Immunostaining of Neurons in Mouse Brain Slices Following Fluorescence In Situ Hybridization

Take fixed and permeabilized mouse brain slices containing neurons, including cholinergic neurons expressing choline acetyltransferase.

The slices are subjected to fluorescent in situ hybridization to detect target mRNAs localized to cholinergic axons, resulting in amplified signals using fluorescent probes, which are detected with fluorescence microscopy.

Add a blocking solution containing proteins and a quenching agent. The proteins prevent non-specific binding, and the quenching agent neutralizes residual fixatives.

Incubate with primary antibodies that target neuronal choline acetyltransferase.

Wash with buffer to remove unbound antibodies.

Incubate with fluorophore-conjugated secondary antibodies that bind to the choline acetyltransferase-bound primary antibodies.

Wash with buffer to remove excess antibodies, then rinse in distilled water to remove buffer residues.

Mount the slices with mounting media containing a nuclear stain to label the nuclei.

Using fluorescence microscopy, image the slices to visualize the target mRNA signals and cholinergic axons stained with specific antibodies.

Cover each slice with 100 to 200 microliters of blocking solution, containing three milligrams per milliliter BSA, 100 millimolar glycine, and 0.25% Triton X-100 in PBS. Cover each slide with parafilm, and incubate for 30 minutes at room temperature.

Following the incubation, at 100 to 200 microliters of antibody diluted in blocking solution to the slides, an anti-choline acetyltransferase antibody is used here. After covering, the slides with parafilm, incubate for two days at four degrees Celsius. Make sure that brain slices don't dry out. If needed, reapply anti-chAT antibody solution to brain slices 24 hours after incubation.
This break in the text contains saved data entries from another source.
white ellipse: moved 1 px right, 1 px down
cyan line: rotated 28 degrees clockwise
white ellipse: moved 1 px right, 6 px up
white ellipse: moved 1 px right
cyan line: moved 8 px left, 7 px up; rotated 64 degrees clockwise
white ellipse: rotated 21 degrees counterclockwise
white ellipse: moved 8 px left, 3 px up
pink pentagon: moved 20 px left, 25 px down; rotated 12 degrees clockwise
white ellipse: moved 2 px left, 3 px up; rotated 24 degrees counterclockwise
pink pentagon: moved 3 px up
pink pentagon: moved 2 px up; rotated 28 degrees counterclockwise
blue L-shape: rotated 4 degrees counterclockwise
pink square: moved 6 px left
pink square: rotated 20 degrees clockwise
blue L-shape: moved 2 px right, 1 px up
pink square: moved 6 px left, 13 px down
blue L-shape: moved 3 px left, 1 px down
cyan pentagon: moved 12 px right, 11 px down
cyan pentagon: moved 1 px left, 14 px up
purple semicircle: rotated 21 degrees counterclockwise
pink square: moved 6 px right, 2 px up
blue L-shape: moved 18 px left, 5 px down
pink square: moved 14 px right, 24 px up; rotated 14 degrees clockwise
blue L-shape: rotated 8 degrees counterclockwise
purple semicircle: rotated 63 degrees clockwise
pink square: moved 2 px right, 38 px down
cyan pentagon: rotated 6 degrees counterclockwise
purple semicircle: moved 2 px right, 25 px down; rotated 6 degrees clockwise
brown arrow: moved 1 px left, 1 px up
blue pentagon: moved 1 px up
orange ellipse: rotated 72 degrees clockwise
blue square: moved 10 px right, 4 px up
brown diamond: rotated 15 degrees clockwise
After washing the slides three times in 1X PBS for five minutes at room temperature, add 100 to 200 microliters of the appropriate Alexa conjugated secondary antibody to the slides. Cover with parafilm and incubate for one hour at room temperature while protected from light.

After the hour has elapsed, wash the slides three times in 1X PBS for five minutes each as before, and then wash once with distilled water. Mount the slides with mounting medium containing DAPI. And then visualize the brain slices under the fluorescence microscope.